** DATASET EXTRACT **
=== Section Start ===

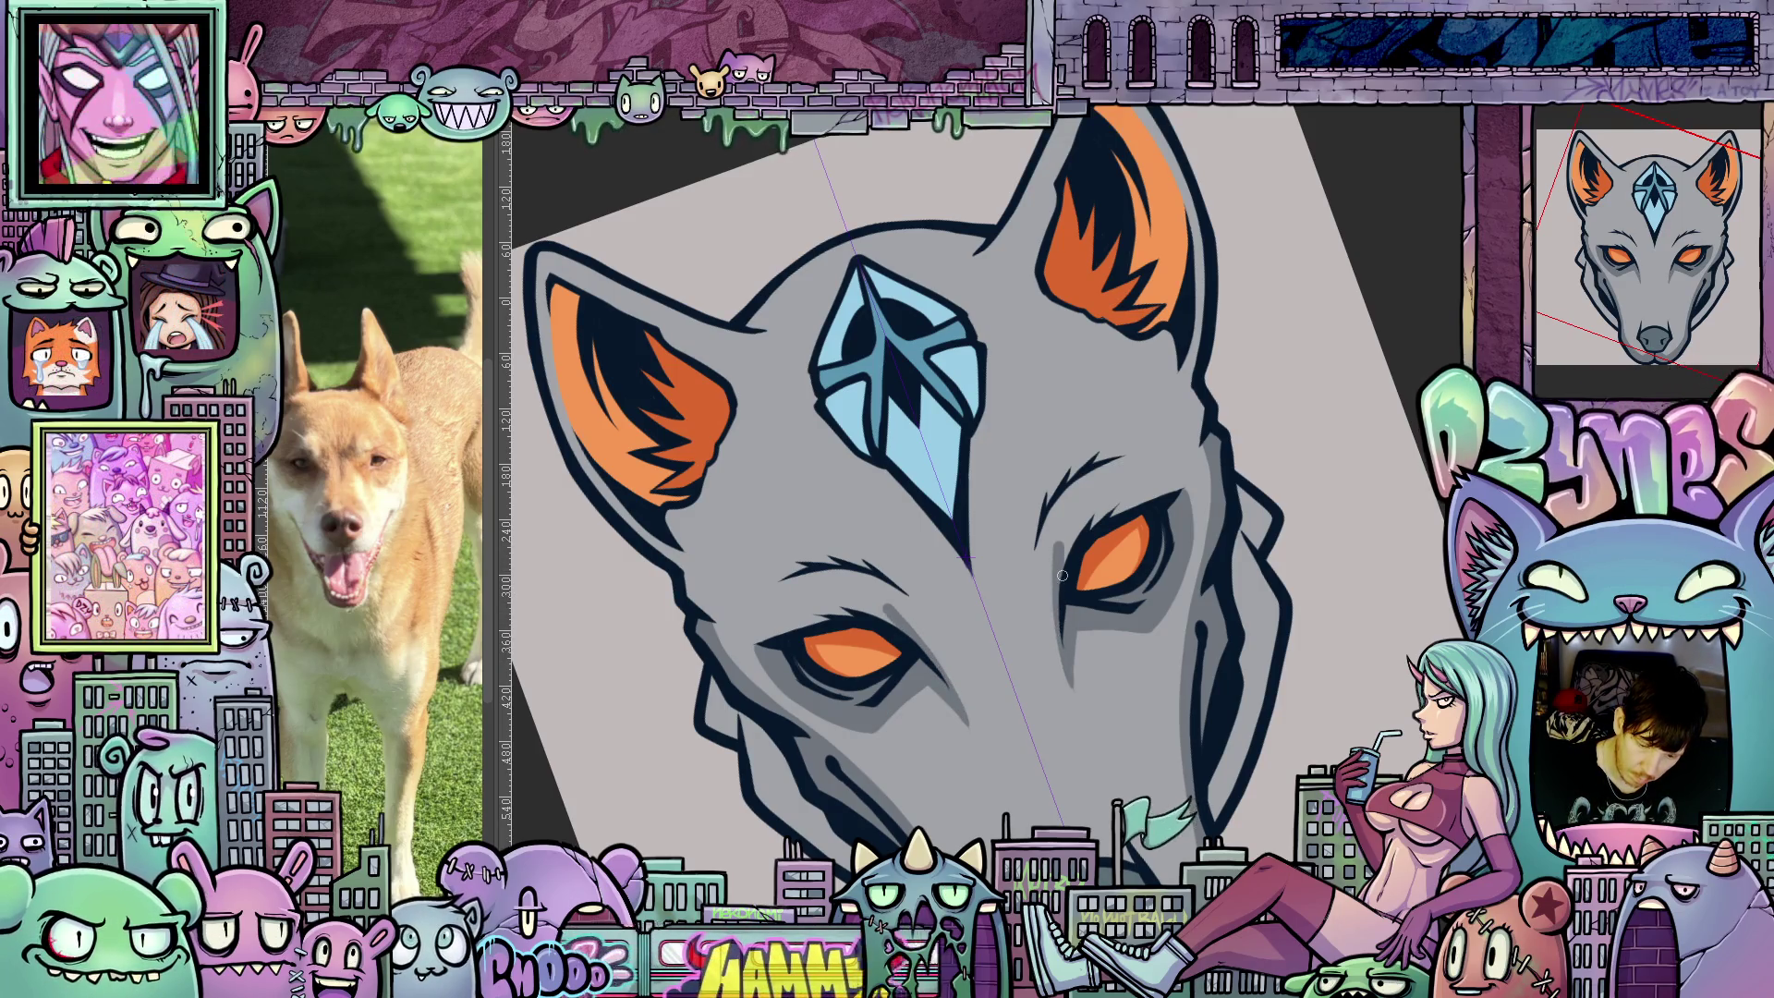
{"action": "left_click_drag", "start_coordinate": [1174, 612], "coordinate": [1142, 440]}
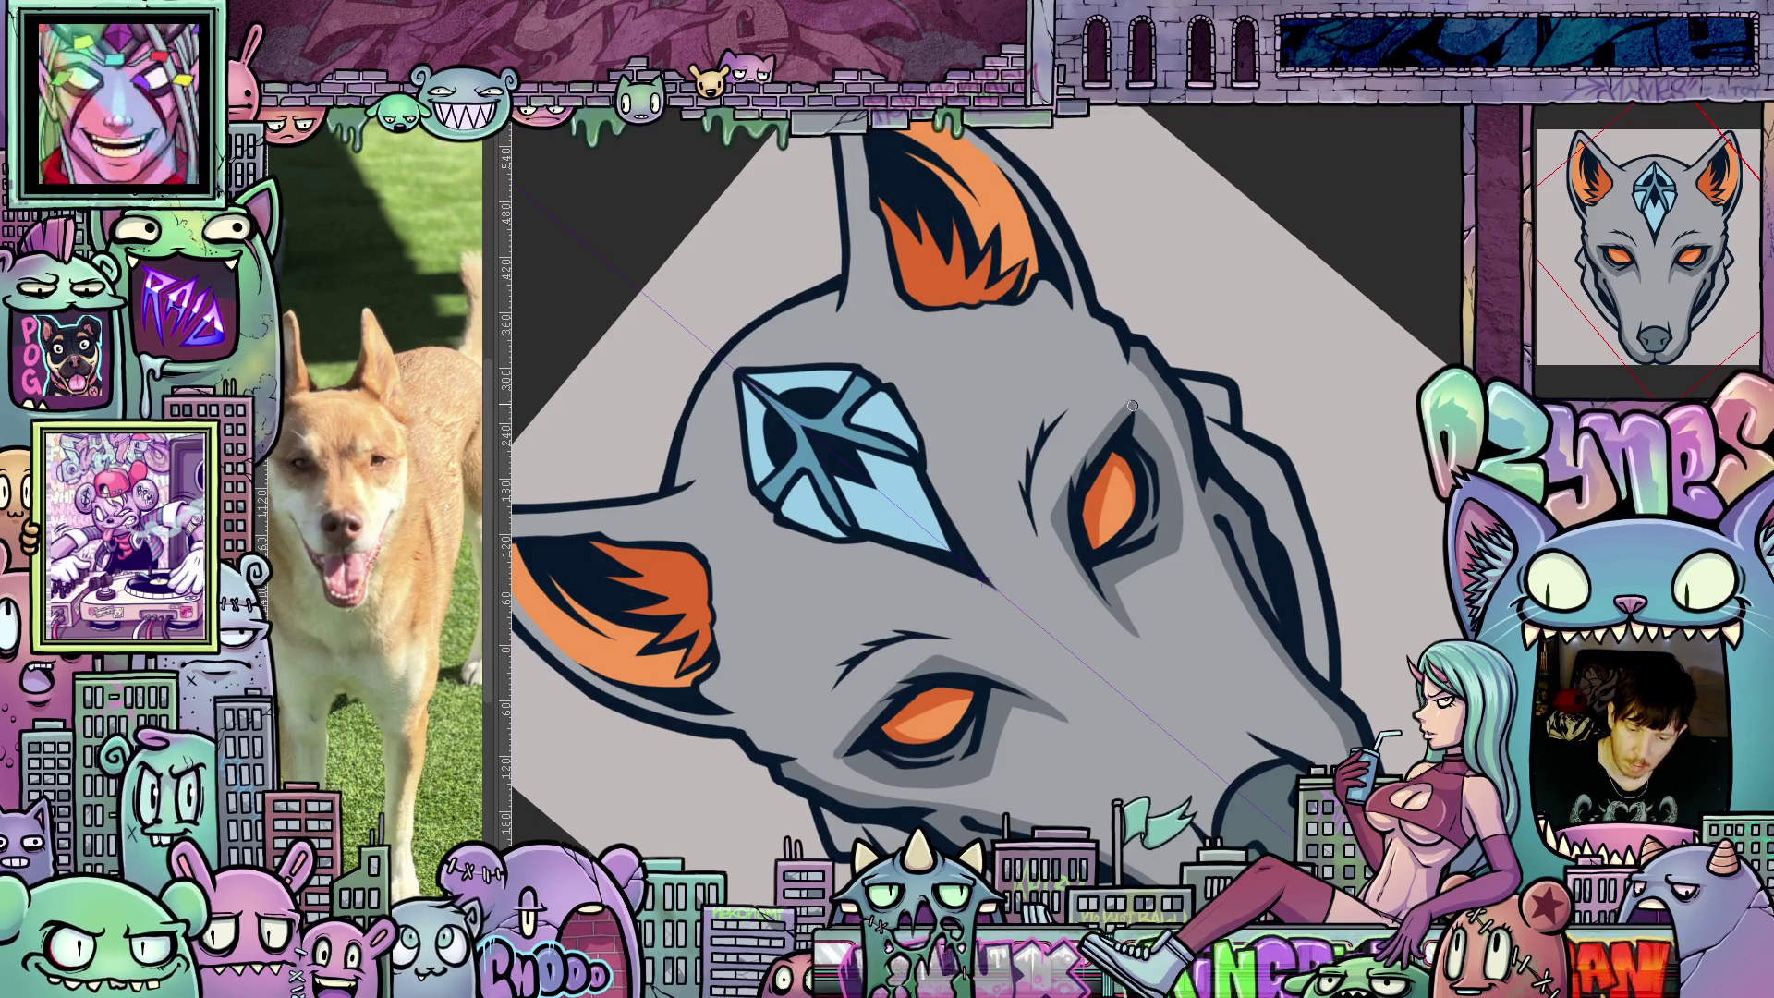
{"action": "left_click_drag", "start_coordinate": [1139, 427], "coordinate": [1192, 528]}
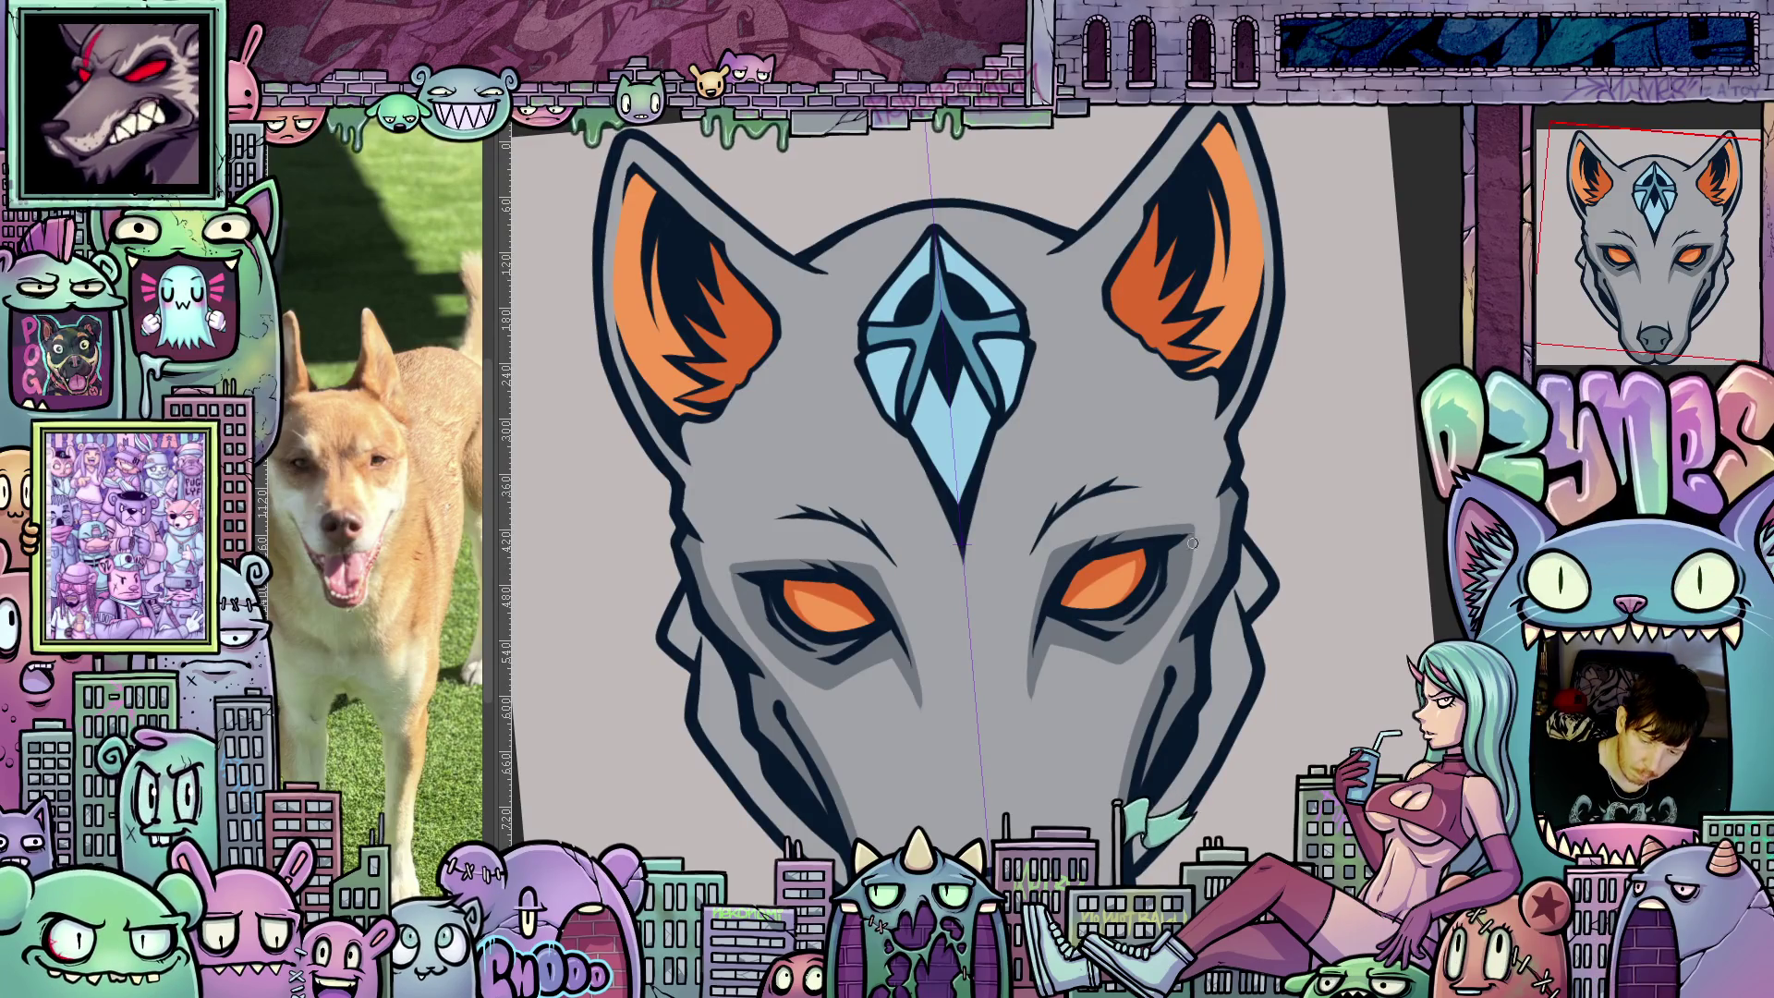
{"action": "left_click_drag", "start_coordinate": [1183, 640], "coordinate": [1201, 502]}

=== Section End ===

** TASK OBJECTIVE **
From the first line to the last, copy the listing above exactly, dropping all images.

** EXERCISE RESPONSE **
{"action": "left_click_drag", "start_coordinate": [1174, 612], "coordinate": [1142, 440]}
{"action": "left_click_drag", "start_coordinate": [1139, 427], "coordinate": [1192, 528]}
{"action": "left_click_drag", "start_coordinate": [1183, 640], "coordinate": [1201, 502]}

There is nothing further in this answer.